DProfile - Filtering Sets
By nk on Mar 27, 2007
Russell Brown and I optimized an HPC genetics code with the set token IN and the tokens STACK and LEAF.
The IN operator tests events for existance of scalars in a list.
lval IN rval operator tests that lval is present in rval. For example, in my previous blog entry this expression was in the filter area:
(US4p_L2CacheLine IN (5483)) && (VA_L2 && (2155))
The expression checks that event memory object US4p_L2CacheLine is IN set 5483, and event memory object VA_L2 is IN set 2155. The set can be a list such as:
VA_L2 IN (2155,2156,2157)
Two tokens are available to test instruction constructs. The LEAF token returns the identifier for the leaf routine; and STACK token returns the list of routine identifiers on the stack. When you're in the function tab, click of the filter button and the identifier for the highlighted function name will appear. Two expressions are very useful:
LEAF IN (123) (123) IN STACK
The first returns metrics when routine identifer 123 (the function identifier, not the name) is executing. (Exclusive Metrics)
The second returns metrics when the routine identifier 123 is on the stack. i.e. Inclusive metrics.
Russell A. Brown and I used these two expressions to diagnose various phases of Russ's program. He sent me a note with some findings using DProfile within Studio Performance Analyzer:
The following is a report of the progress to date in using DProfile to debug and improve the performance of a parallel application executing on a Niagara 1 system.
The application is a benchmark that performs genome sequence matching. This application is a new algorithm that uses binary trees to represent a sparse matrix. Older algorithms represent a dense matrix and execute several decimal orders of magnitude more slowly.
DProfile has identified several performance bugs in the new algorithm, all but the last of which have been corrected based on DProfile analysis:
1. The multi-threaded application was building a binary tree for each thread, and calling malloc() each time that a new tree node was needed. The different threads were required to synchronize on malloc(), a fact which required many mutex locks, as demonstrated by DProfile. The solution to this problem was for each thread to allocate an array that was large enough to contain all of the nodes required for a given binary tree. In this manner, each thread called malloc() once instead of many times, Thus the number of mutex locks was greatly reduced and the performance of the algorithm improved.
2. Each thread used some small matrices that were allocated as 2D arrays, i.e., a row vector of pointers was allocated, and each pointer referenced a column vector that was allocated as well. Because each thread needed to allocate a row vector as well as multiple column vectors, and further because the threads executed asynchronously, the column vectors for a particular thread were scattered throughout memory. This situation created many L2 cache misses, as demonstrated by DProfile. The solution to this problem was to allocate the matrices as 1D arrays that were large enough to contain all of the column vectors.

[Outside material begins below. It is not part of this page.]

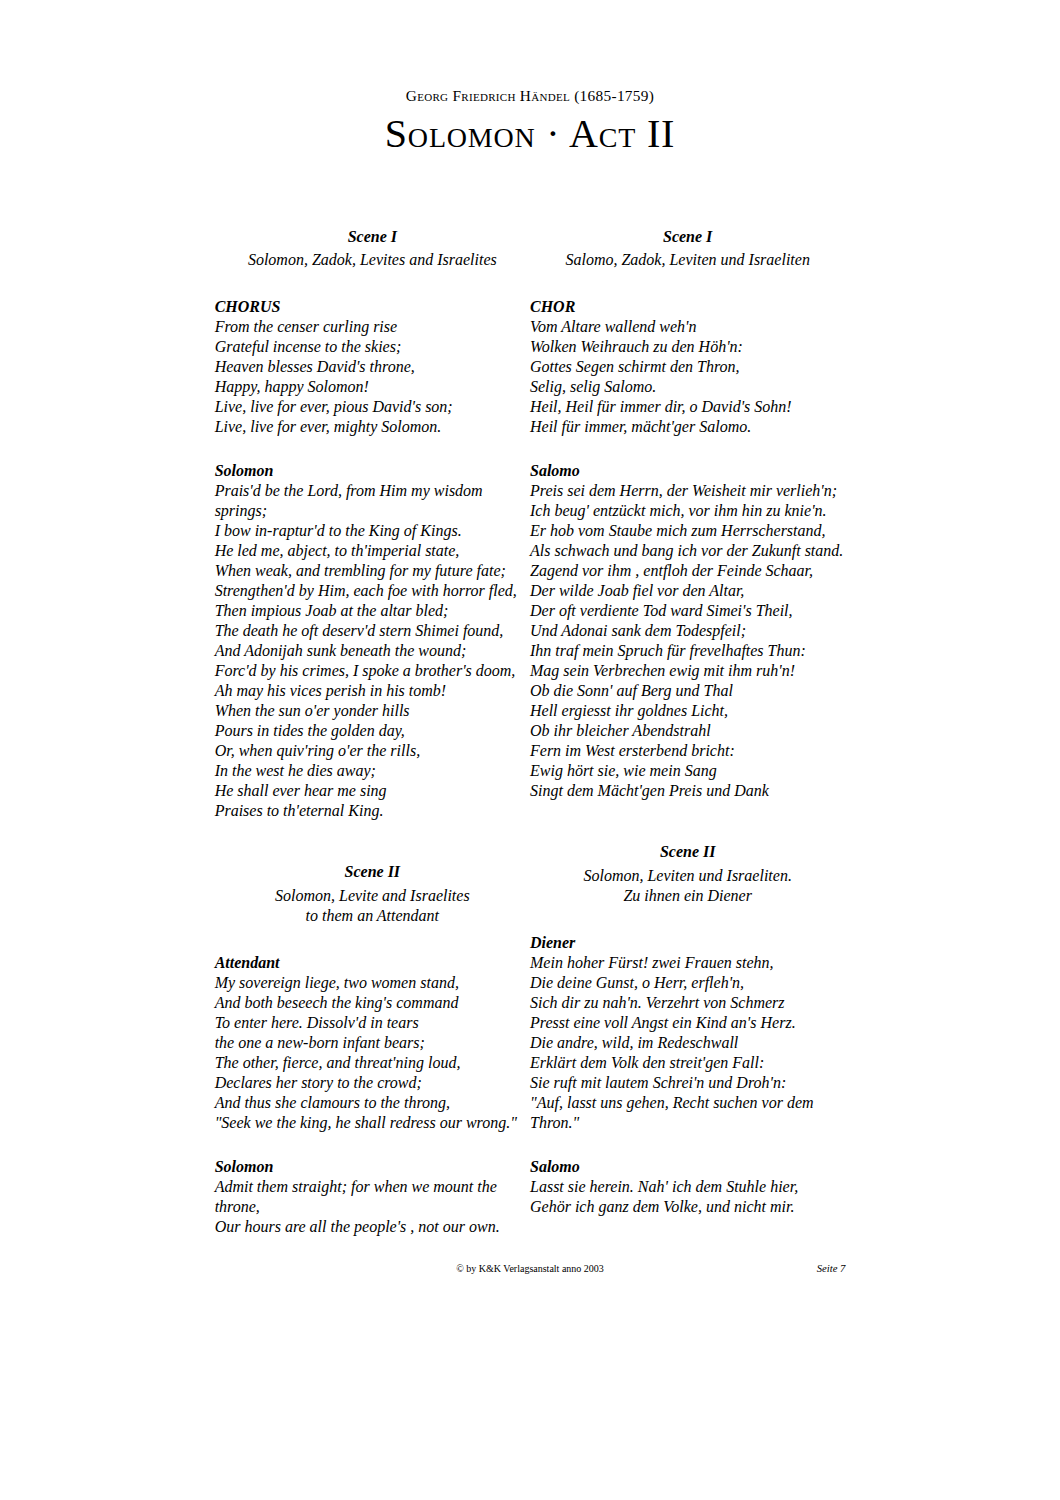Georg Friedrich Händel (1685-1759)
Solomon · Act II
| Scene I Solomon, Zadok, Levites and Israelites CHORUS From the censer curling rise Grateful incense to the skies; Heaven blesses David's throne, Happy, happy Solomon! Live, live for ever, pious David's son; Live, live for ever, mighty Solomon. Solomon Prais'd be the Lord, from Him my wisdom springs; I bow in-raptur'd to the King of Kings. He led me, abject, to th'imperial state, When weak, and trembling for my future fate; Strengthen'd by Him, each foe with horror fled, Then impious Joab at the altar bled; The death he oft deserv'd stern Shimei found, And Adonijah sunk beneath the wound; Forc'd by his crimes, I spoke a brother's doom, Ah may his vices perish in his tomb! When the sun o'er yonder hills Pours in tides the golden day, Or, when quiv'ring o'er the rills, In the west he dies away; He shall ever hear me sing Praises to th'eternal King. Scene II Solomon, Levite and Israelites to them an Attendant Attendant My sovereign liege, two women stand, And both beseech the king's command To enter here. Dissolv'd in tears the one a new-born infant bears; The other, fierce, and threat'ning loud, Declares her story to the crowd; And thus she clamours to the throng, "Seek we the king, he shall redress our wrong." Solomon Admit them straight; for when we mount the throne, Our hours are all the people's , not our own. | Scene I Salomo, Zadok, Leviten und Israeliten CHOR Vom Altare wallend weh'n Wolken Weihrauch zu den Höh'n: Gottes Segen schirmt den Thron, Selig, selig Salomo. Heil, Heil für immer dir, o David's Sohn! Heil für immer, mächt'ger Salomo. Salomo Preis sei dem Herrn, der Weisheit mir verlieh'n; Ich beug' entzückt mich, vor ihm hin zu knie'n. Er hob vom Staube mich zum Herrscherstand, Als schwach und bang ich vor der Zukunft stand. Zagend vor ihm , entfloh der Feinde Schaar, Der wilde Joab fiel vor den Altar, Der oft verdiente Tod ward Simei's Theil, Und Adonai sank dem Todespfeil; Ihn traf mein Spruch für frevelhaftes Thun: Mag sein Verbrechen ewig mit ihm ruh'n! Ob die Sonn' auf Berg und Thal Hell ergiesst ihr goldnes Licht, Ob ihr bleicher Abendstrahl Fern im West ersterbend bricht: Ewig hört sie, wie mein Sang Singt dem Mächt'gen Preis und Dank Scene II Solomon, Leviten und Israeliten. Zu ihnen ein Diener Diener Mein hoher Fürst! zwei Frauen stehn, Die deine Gunst, o Herr, erfleh'n, Sich dir zu nah'n. Verzehrt von Schmerz Presst eine voll Angst ein Kind an's Herz. Die andre, wild, im Redeschwall Erklärt dem Volk den streit'gen Fall: Sie ruft mit lautem Schrei'n und Droh'n: "Auf, lasst uns gehen, Recht suchen vor dem Thron." Salomo Lasst sie herein. Nah' ich dem Stuhle hier, Gehör ich ganz dem Volke, und nicht mir. |
© by K&K Verlagsanstalt anno 2003
Seite 7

Thus the column vectors for a particular thread were no longer scattered throughout memory, which resulted in fewer L2 cache misses and improved performance.

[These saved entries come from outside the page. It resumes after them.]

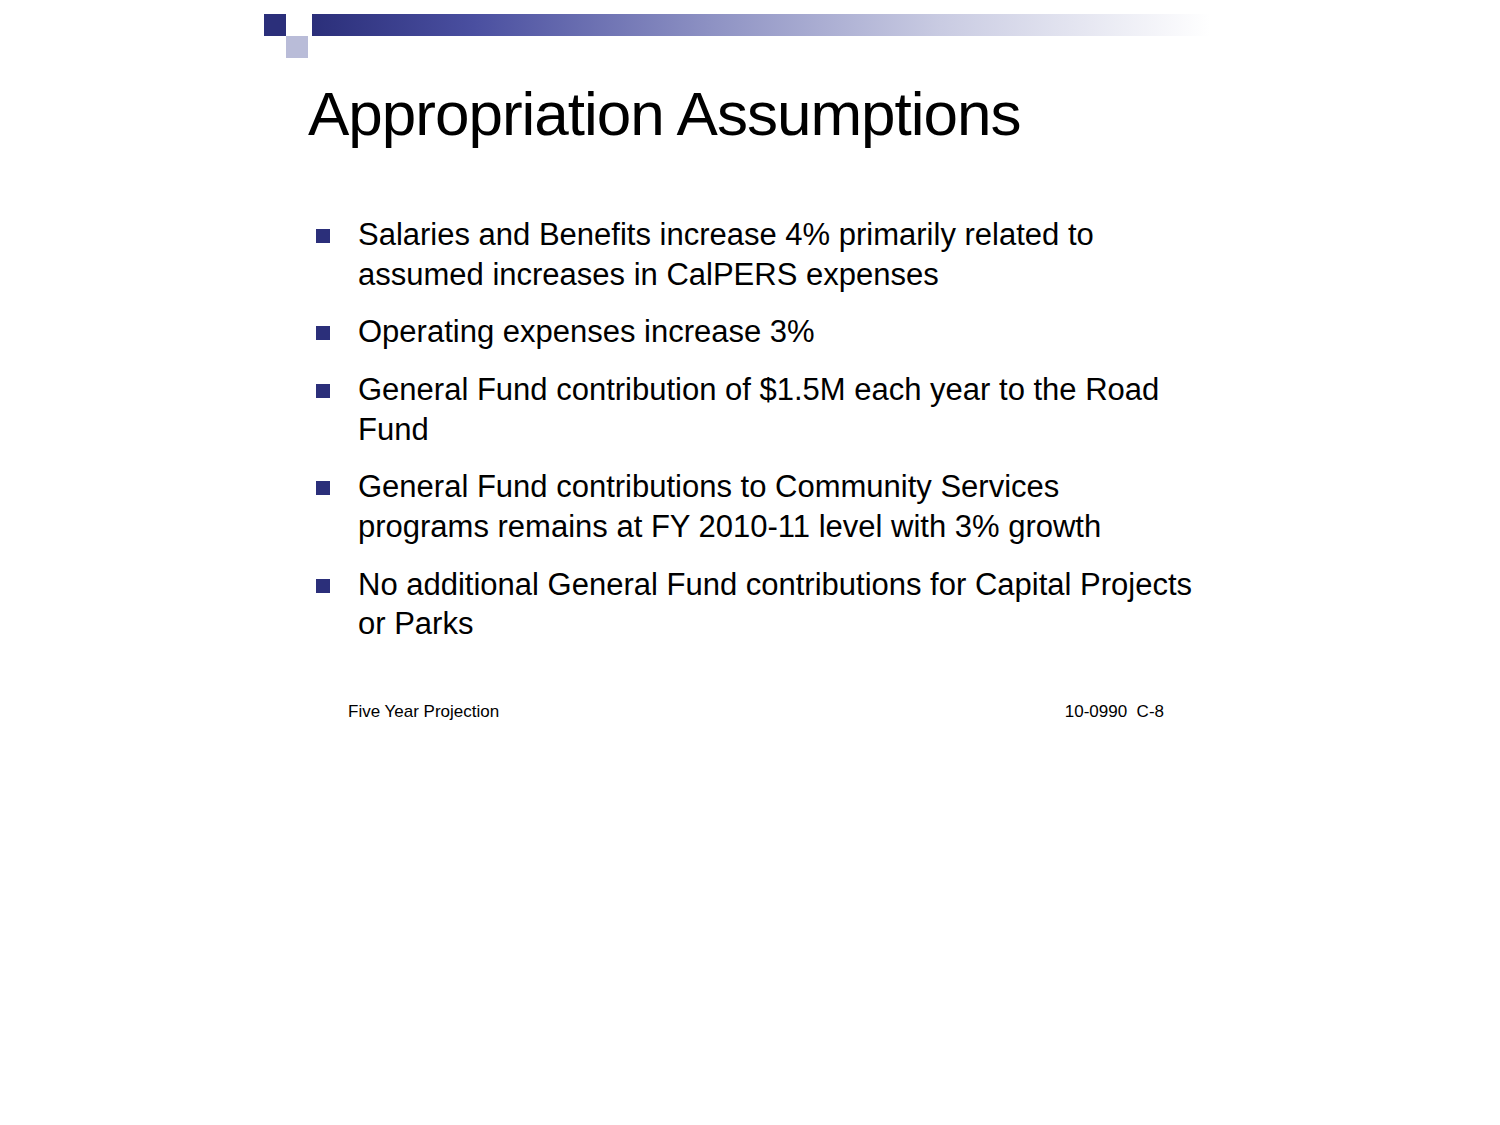Appropriation Assumptions
Salaries and Benefits increase 4% primarily related to assumed increases in CalPERS expenses
Operating expenses increase 3%
General Fund contribution of $1.5M each year to the Road Fund
General Fund contributions to Community Services programs remains at FY 2010-11 level with 3% growth
No additional General Fund contributions for Capital Projects or Parks
Five Year Projection
10-0990 C-8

3. The 1D arrays were allocated in row-major order but were accessed sequentially both in row-major and in column-major order. Column-major access created L2 cache misses, as demonstrated by DProfile. The solution to this problem was to restructure the algorithm so as to use both a row vector and a column vector instead of a matrix. This change resulted in fewer L2 cache misses and improved performance.
4. Despite all of the above improvements which were motivated by Dprofile analysis, Dprofile now indicates that malloc() incurs substantial [user lock stall penalties], independent of whether -lmtmalloc or -lumem is specified in the link command. To investigate this problem more deeply, it is necessary to add functionality to DProfile.